**Assigned task A**
Reproduce everything in the post on antidepressants and the gut from "The ‘Gut Feminism’" down to "of the body.".
**Assigned task B**
In the post on antidepressants and the gut, what does the quoted hypothesis say the biological disintegration of mood is a breakdown of?
**Assigned task C**
Condense the paragraph of the post on antidepressants and the gut that begins "My hypothesis is this" into a short list that keeps its main facts.

**Passage shown**

• • •

The ‘Gut Feminism’ of Elizabeth A. Wilson (or, oh, divine lipophilia!)
I found this a therapeutic read for my own full-body walk through the drowsing and dyspeptic valley of paroxetine:
“… there is particular significance in the oral administration of antidepressants: there is an intimate connection between the gut and depression, making intervention via the gut an especially felicitous means of treatment for depressed mood (Wilson, 2004a). (…). In most cases, the gut itself is not the target of therapeutic action; the drug is being released into the body some distance from its intended site of action (Katzung, 2001). The pathways from the gut to that target site are often circuitous, and it is these pathways that have arrested my critical interest … the physiological itinerary of an antidepressant takes in every organ of the body.
(…)
My hypothesis is this: the biological disintegration of mood is a break-down not of the brain per se, or of the liver or the gut—it is a breakdown of the relations among organs. The pharmaceutical treatment of depression has to be the management— not of a place or a centre or even a neurological pathway—but of an organic capacity to connect. When they work, SSRIs reiterate the serotonergic networks that traverse the body and reanimate the natural affinities among organs. Effectively administered, SSRIs can promote a profound, long-lasting, organic empathy.”
- Elizabeth A. Wilson, ‘The Work of Antidepressants: preliminary notes on how to build an alliance between feminism and psychopharmacology’, BioSocieties 2006 1:125-131.

• • •

**Records**
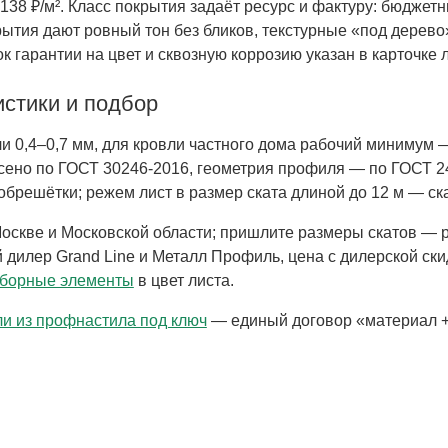
 138 ₽/м². Класс покрытия задаёт ресурс и фактуру: бюджет
ытия дают ровный тон без бликов, текстурные «под дерев
ок гарантии на цвет и сквозную коррозию указан в карточке 
стики и подбор
и 0,4–0,7 мм, для кровли частного дома рабочий минимум
сено по ГОСТ 30246-2016, геометрия профиля — по ГОСТ 2
обрешётки; режем лист в размер ската длиной до 12 м — ск
Москве и Московской области; пришлите размеры скатов — 
дилер Grand Line и Металл Профиль, цена с дилерской скид
борные элементы
в цвет листа.
и из профнастила под ключ
— единый договор «материал +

• • •

**Task solution A**
The ‘Gut Feminism’ of Elizabeth A. Wilson (or, oh, divine lipophilia!)
I found this a therapeutic read for my own full-body walk through the drowsing and dyspeptic valley of paroxetine:
“… there is particular significance in the oral administration of antidepressants: there is an intimate connection between the gut and depression, making intervention via the gut an especially felicitous means of treatment for depressed mood (Wilson, 2004a). (…). In most cases, the gut itself is not the target of therapeutic action; the drug is being released into the body some distance from its intended site of action (Katzung, 2001). The pathways from the gut to that target site are often circuitous, and it is these pathways that have arrested my critical interest … the physiological itinerary of an antidepressant takes in every organ of the body.

**Task solution B**
The relations among organs.

**Task solution C**
- The biological disintegration of mood is a breakdown of the relations among organs, not of the brain, liver or gut as such.
- Pharmaceutical treatment of depression must manage an organic capacity to connect, not a place, a centre or a neurological pathway.
- When SSRIs work, they reiterate the serotonergic networks that traverse the body and reanimate the natural affinities among organs.
- Effectively administered, SSRIs can promote a profound, long-lasting organic empathy.